▸ **Work required**: Please reproduce all of the data below exactly, leaving each picture out.

▸ **Record extracts**:

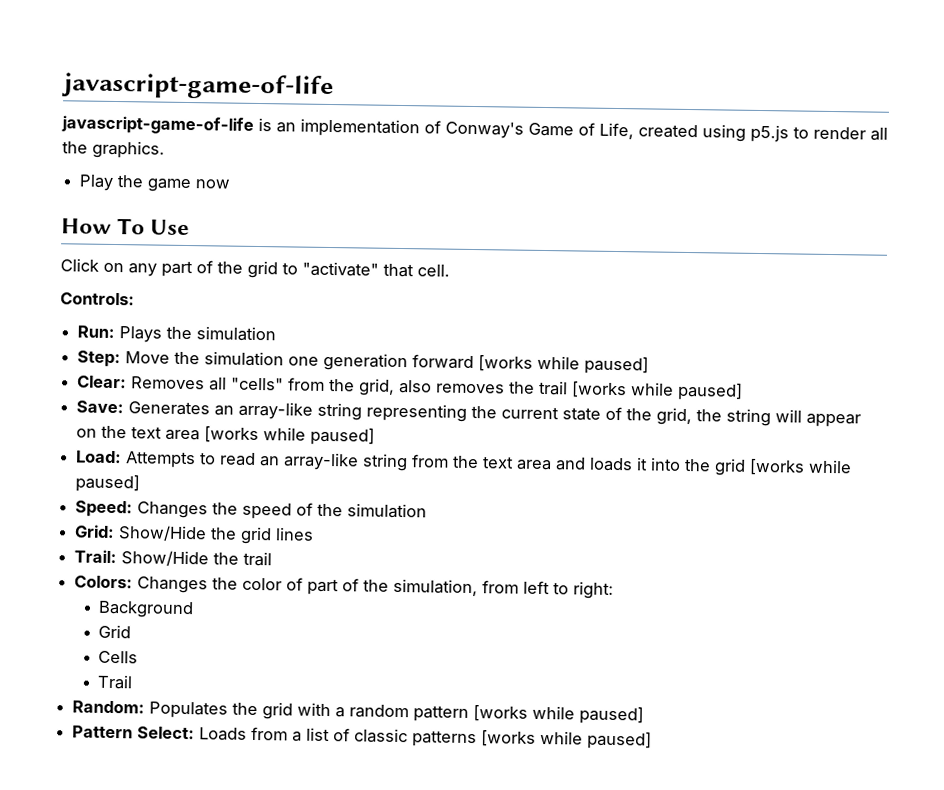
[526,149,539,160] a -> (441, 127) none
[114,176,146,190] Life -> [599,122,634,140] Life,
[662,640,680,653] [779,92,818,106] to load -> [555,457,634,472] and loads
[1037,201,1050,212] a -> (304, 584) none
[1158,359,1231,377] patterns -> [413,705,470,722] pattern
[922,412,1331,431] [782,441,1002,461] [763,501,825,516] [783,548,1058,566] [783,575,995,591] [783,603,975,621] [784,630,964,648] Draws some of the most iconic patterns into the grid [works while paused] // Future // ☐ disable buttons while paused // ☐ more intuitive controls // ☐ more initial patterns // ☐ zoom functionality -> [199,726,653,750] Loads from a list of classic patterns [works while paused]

▸ **Solution below**:
[526,149,539,160] a -> (441, 127) none
[114,176,146,190] Life -> [599,122,634,140] Life,
[662,640,680,653] [779,92,818,106] to load -> [555,457,634,472] and loads
[1037,201,1050,212] a -> (304, 584) none
[1158,359,1231,377] patterns -> [413,705,470,722] pattern
[922,412,1331,431] [782,441,1002,461] [763,501,825,516] [783,548,1058,566] [783,575,995,591] [783,603,975,621] [784,630,964,648] Draws some of the most iconic patterns into the grid [works while paused] // Future // ☐ disable buttons while paused // ☐ more intuitive controls // ☐ more initial patterns // ☐ zoom functionality -> [199,726,653,750] Loads from a list of classic patterns [works while paused]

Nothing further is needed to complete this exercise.